Saved data entries »
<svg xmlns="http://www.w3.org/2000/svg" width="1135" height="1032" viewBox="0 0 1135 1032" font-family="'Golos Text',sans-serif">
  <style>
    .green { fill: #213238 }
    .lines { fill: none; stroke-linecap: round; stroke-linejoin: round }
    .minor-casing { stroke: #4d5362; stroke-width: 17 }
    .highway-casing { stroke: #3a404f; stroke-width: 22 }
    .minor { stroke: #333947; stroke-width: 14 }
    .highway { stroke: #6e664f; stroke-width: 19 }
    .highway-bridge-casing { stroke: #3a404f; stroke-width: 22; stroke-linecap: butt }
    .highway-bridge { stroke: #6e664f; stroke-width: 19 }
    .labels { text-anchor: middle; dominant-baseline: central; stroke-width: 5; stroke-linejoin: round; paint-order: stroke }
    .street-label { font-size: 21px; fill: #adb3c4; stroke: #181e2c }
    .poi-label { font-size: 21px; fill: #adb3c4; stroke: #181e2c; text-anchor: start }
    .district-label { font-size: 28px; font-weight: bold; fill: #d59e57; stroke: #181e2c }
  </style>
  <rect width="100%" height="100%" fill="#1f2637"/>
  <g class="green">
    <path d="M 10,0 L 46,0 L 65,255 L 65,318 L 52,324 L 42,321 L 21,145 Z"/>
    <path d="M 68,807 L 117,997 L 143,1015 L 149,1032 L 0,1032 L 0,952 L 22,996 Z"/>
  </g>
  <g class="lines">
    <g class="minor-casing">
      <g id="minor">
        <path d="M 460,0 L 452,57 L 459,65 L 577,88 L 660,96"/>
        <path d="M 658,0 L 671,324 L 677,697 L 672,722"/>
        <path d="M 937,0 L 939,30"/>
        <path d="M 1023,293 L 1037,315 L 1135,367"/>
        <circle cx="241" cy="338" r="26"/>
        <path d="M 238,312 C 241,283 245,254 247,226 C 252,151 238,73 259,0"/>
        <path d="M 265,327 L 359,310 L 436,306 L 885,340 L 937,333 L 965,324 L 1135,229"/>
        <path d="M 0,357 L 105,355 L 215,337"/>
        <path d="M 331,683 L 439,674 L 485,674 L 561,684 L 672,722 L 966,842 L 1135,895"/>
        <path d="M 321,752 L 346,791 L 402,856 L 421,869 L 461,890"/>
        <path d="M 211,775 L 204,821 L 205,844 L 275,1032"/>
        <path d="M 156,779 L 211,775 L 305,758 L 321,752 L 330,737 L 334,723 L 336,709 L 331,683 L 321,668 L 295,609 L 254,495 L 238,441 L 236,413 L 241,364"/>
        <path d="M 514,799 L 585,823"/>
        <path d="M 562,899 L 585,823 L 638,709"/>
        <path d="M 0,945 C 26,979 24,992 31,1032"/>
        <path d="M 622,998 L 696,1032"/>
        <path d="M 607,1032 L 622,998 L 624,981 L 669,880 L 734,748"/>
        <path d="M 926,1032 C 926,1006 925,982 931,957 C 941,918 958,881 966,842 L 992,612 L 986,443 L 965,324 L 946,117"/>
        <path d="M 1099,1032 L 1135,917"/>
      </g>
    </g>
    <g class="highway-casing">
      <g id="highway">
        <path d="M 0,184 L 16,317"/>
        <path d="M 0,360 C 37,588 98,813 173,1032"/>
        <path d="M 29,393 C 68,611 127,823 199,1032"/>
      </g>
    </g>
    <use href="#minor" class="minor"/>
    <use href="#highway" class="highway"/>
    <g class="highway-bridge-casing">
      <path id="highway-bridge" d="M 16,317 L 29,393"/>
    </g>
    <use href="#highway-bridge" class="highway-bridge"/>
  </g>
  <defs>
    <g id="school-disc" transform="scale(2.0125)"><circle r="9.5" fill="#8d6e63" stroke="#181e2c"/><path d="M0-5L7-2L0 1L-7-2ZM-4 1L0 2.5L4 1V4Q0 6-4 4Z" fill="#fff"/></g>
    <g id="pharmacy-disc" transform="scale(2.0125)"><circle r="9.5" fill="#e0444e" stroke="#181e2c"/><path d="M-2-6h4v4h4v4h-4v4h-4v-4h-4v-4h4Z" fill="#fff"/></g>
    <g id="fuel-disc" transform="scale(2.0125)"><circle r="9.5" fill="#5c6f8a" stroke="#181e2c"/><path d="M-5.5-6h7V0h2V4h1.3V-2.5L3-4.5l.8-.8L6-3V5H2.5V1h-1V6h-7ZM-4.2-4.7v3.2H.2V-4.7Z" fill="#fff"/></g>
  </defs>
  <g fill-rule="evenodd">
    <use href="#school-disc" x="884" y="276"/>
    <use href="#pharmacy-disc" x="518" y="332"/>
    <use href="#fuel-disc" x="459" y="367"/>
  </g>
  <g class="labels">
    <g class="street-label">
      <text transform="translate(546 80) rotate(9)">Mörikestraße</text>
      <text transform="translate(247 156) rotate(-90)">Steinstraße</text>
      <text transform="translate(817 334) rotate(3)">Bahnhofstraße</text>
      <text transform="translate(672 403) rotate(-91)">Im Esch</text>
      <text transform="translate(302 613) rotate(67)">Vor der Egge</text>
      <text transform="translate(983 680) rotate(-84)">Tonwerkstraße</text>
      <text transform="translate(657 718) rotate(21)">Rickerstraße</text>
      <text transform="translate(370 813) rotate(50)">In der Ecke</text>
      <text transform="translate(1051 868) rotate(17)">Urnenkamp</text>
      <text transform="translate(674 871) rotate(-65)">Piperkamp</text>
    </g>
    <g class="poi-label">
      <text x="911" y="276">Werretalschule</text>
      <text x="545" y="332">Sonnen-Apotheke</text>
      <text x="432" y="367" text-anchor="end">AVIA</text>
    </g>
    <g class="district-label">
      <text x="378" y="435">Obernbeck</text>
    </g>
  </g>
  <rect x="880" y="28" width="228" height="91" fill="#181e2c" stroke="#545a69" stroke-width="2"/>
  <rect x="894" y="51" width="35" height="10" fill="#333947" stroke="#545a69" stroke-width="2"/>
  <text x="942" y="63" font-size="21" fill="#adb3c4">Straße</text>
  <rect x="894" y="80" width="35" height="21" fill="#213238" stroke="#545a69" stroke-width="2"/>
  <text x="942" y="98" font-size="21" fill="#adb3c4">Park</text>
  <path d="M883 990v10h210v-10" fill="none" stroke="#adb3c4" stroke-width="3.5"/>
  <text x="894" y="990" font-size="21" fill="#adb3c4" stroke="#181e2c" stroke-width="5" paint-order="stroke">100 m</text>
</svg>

Activity » For each line of the entries that includes "lines", show that line.

Answer to this problem »
    .lines { fill: none; stroke-linecap: round; stroke-linejoin: round }
  <g class="lines">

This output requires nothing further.